# EXTRACT
◇ ◇ ◇

Bug 1876717

Summary:	RHOSP16.1 - podman "cannot remove container <container ID> as it is running - running or paused containers cannot be removed without force: container state improper"
Product:	Red Hat OpenStack	Reporter:	XinhuaLi <xili>
Component:	ceph-ansible	Assignee:	Guillaume Abrioux <gabrioux>
Status:	CLOSED DUPLICATE	QA Contact:	Yogev Rabl <yrabl>
Severity:	unspecified	Docs Contact:
Priority:	unspecified
Version:	16.1 (Train)	CC:	gfidente, johfulto, m.andre
Target Milestone:	---
Target Release:	---
Hardware:	Unspecified
OS:	Unspecified
Whiteboard:
Fixed In Version:		Doc Type:	If docs needed, set a value
Doc Text:		Story Points:	---
Clone Of:		Environment:
Last Closed:	2020-09-21 15:46:40 UTC	Type:	Bug
Regression:	---	Mount Type:	---
Documentation:	---	CRM:
Verified Versions:		Category:	---
oVirt Team:	---	RHEL 7.3 requirements from Atomic Host:
Cloudforms Team:	---	Target Upstream Version:
Embargoed:

Description XinhuaLi 2020-09-08 03:28:26 UTC

Description of problem:
We can see container keep restarting and complaining "cannot remove container ". At the same time, these logs are keep flushing.

◇ ◇ ◇

# SET TASK A
Return the part of the bug report starting with "Description XinhuaLi 2020-09-08" and going on through "are keep flushing.", word for word.
The records have no connection to the bug report.

# DATASET
◇ ◇ ◇

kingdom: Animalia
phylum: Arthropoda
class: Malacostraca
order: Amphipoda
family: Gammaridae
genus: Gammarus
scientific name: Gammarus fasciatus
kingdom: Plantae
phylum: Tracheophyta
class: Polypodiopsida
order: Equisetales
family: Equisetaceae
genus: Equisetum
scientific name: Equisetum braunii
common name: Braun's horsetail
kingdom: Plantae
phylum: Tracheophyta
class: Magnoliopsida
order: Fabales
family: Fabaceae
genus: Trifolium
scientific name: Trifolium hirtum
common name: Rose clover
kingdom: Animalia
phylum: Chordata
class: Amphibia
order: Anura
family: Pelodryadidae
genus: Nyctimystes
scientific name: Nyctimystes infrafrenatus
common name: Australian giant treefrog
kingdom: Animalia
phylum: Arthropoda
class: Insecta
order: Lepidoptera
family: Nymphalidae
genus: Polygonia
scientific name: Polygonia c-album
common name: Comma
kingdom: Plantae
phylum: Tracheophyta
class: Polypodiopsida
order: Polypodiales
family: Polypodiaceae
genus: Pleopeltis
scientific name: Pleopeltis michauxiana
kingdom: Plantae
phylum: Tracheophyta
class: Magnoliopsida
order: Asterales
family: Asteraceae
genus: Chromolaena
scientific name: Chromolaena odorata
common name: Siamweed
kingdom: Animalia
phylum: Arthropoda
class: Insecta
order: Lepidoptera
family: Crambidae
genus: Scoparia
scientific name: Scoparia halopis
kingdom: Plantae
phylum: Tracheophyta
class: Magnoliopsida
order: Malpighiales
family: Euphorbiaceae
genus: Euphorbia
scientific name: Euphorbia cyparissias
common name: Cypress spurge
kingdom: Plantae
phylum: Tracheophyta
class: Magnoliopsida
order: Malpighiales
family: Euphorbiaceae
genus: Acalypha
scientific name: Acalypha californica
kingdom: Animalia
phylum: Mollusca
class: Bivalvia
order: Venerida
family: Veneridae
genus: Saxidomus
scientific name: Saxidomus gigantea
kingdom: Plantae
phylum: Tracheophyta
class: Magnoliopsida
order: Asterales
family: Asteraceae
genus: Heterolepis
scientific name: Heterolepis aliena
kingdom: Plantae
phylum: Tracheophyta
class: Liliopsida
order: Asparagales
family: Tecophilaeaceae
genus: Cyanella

◇ ◇ ◇

# SET TASK B
In the records, swap "kingdom" for "realm" everywhere it appears from the line with "scientific name: Scoparia halopis" through the end of the records. Give back only those lines, with nothing else changed.

# TASK RESPONSE A
Description XinhuaLi 2020-09-08 03:28:26 UTC

Description of problem:
We can see container keep restarting and complaining "cannot remove container ". At the same time, these logs are keep flushing.

# TASK RESPONSE B
scientific name: Scoparia halopis
realm: Plantae
phylum: Tracheophyta
class: Magnoliopsida
order: Malpighiales
family: Euphorbiaceae
genus: Euphorbia
scientific name: Euphorbia cyparissias
common name: Cypress spurge
realm: Plantae
phylum: Tracheophyta
class: Magnoliopsida
order: Malpighiales
family: Euphorbiaceae
genus: Acalypha
scientific name: Acalypha californica
realm: Animalia
phylum: Mollusca
class: Bivalvia
order: Venerida
family: Veneridae
genus: Saxidomus
scientific name: Saxidomus gigantea
realm: Plantae
phylum: Tracheophyta
class: Magnoliopsida
order: Asterales
family: Asteraceae
genus: Heterolepis
scientific name: Heterolepis aliena
realm: Plantae
phylum: Tracheophyta
class: Liliopsida
order: Asparagales
family: Tecophilaeaceae
genus: Cyanella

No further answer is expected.